B’nai B’rith International CEO Daniel S. Mariaschin and AJIRI-BBI Chair Richard P. Schifter sent a letter to the New York Times regarding its recent, misleading article about UNRWA and aid to Palestinians (“What to Know About the U.N. Aid Agency for Palestinians” New York Times, January 26, 2024).
From Daniel S. Mariaschin, B’nai B’rith International CEO and Richard P. Schifter, AJIRI-BBI Chair:
To the editor,
The New York Times, in purporting to present an objective overview of the United Nations Relief and Works Agency (“What to Know About the UN Aid Agency for Palestinians,” January 26, 2024) misses the mark by far.

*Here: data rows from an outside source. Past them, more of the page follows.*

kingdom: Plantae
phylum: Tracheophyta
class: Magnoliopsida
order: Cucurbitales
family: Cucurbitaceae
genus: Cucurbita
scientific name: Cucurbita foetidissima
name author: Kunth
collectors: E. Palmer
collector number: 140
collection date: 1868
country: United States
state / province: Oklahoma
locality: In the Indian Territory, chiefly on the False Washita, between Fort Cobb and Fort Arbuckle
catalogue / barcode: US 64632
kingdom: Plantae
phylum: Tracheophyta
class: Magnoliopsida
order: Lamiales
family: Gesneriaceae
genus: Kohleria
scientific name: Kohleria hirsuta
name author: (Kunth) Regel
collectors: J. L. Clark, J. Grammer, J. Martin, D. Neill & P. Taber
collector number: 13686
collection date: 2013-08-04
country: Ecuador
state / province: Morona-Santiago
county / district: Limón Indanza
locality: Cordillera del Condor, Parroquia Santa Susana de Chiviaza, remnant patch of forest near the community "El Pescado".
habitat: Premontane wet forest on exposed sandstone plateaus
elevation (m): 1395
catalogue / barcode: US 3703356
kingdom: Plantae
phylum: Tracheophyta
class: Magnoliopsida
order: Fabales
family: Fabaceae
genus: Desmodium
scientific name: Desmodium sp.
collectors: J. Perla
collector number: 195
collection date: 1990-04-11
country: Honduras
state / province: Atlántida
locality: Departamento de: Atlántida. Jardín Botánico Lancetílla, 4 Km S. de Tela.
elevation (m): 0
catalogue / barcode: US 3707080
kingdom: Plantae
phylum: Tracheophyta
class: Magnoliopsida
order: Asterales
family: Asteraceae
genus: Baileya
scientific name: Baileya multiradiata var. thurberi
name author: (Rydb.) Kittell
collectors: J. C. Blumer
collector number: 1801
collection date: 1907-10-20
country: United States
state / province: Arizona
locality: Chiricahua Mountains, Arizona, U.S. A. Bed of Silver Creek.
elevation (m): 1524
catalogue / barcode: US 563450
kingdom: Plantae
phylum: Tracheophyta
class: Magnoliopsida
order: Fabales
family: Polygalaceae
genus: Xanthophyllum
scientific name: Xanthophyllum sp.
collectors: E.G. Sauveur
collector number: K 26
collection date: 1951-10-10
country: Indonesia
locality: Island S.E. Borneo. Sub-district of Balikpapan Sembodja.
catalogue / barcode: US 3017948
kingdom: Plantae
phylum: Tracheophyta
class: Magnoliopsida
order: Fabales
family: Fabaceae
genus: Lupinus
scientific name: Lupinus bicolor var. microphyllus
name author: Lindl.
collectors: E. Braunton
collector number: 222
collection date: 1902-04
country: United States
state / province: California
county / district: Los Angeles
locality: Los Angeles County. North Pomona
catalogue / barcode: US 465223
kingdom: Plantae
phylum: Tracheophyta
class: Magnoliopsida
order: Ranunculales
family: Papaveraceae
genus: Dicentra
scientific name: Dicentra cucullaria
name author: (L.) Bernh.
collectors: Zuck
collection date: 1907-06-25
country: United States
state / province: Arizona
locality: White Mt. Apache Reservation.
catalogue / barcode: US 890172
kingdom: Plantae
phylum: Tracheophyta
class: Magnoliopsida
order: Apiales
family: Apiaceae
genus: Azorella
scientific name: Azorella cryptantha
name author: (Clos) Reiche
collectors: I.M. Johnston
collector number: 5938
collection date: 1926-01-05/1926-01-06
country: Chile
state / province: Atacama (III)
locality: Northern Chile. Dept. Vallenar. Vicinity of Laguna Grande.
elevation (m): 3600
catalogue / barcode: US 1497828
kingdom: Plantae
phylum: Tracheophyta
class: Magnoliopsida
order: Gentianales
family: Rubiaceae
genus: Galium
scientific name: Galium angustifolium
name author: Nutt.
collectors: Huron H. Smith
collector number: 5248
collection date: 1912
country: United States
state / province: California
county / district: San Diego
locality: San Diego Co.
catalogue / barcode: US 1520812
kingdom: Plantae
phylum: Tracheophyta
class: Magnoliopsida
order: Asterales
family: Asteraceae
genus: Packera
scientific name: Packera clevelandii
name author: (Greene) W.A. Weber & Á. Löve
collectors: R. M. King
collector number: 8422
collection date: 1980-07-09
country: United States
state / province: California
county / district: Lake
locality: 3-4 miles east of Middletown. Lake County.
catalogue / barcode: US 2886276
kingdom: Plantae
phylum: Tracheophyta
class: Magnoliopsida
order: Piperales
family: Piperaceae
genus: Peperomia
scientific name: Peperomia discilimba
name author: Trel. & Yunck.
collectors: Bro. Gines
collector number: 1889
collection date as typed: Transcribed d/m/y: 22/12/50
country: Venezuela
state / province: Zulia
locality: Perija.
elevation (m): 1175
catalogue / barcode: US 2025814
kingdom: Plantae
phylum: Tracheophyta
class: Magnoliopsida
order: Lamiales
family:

The egregious abuses by UNRWA and its staff notwithstanding—hate education, UNRWA employees celebrating the Hamas massacres of Oct. 7, UNRWA employees participating in the planning of the massacres of Oct. 7, etc.—the real problem with UNRWA is much more fundamental.
The real problem with UNRWA is its very existence. Why is there a separate UN agency only for Palestinian “refugees”? Why are numerous generations of descendants of Palestinian “refugees” still considered refugees (unlike refugees’ descendants in any other conflict)? How are any Palestinians in Gaza considered refugees, when they live, and have always lived, within the territory of mandatory “Palestine” (and purportedly within the territory of a potential Palestinian state)?
The answers to these questions are troubling. UNRWA has encouraged generations of Palestinians to believe they will “return” to what is now, and has been for 75 years, the State of Israel. It is this evil dream and the incitement that accompanies it, that has fueled the violent hatred of Israelis and Jews that led up to Oct. 7. Far from being a humanitarian agency that is “a vital lifeline” and merely “a point of contention with Israel,” UNRWA is a major obstacle to any peaceful outcome for Israelis and Palestinians.
Daniel S. Mariaschin, CEO, B’nai B’rith International AND Richard P. Schifter, Chair, American Jewish International Relations Institute-B’nai B’rith International (AJIRI-BBI), Washington, D.C.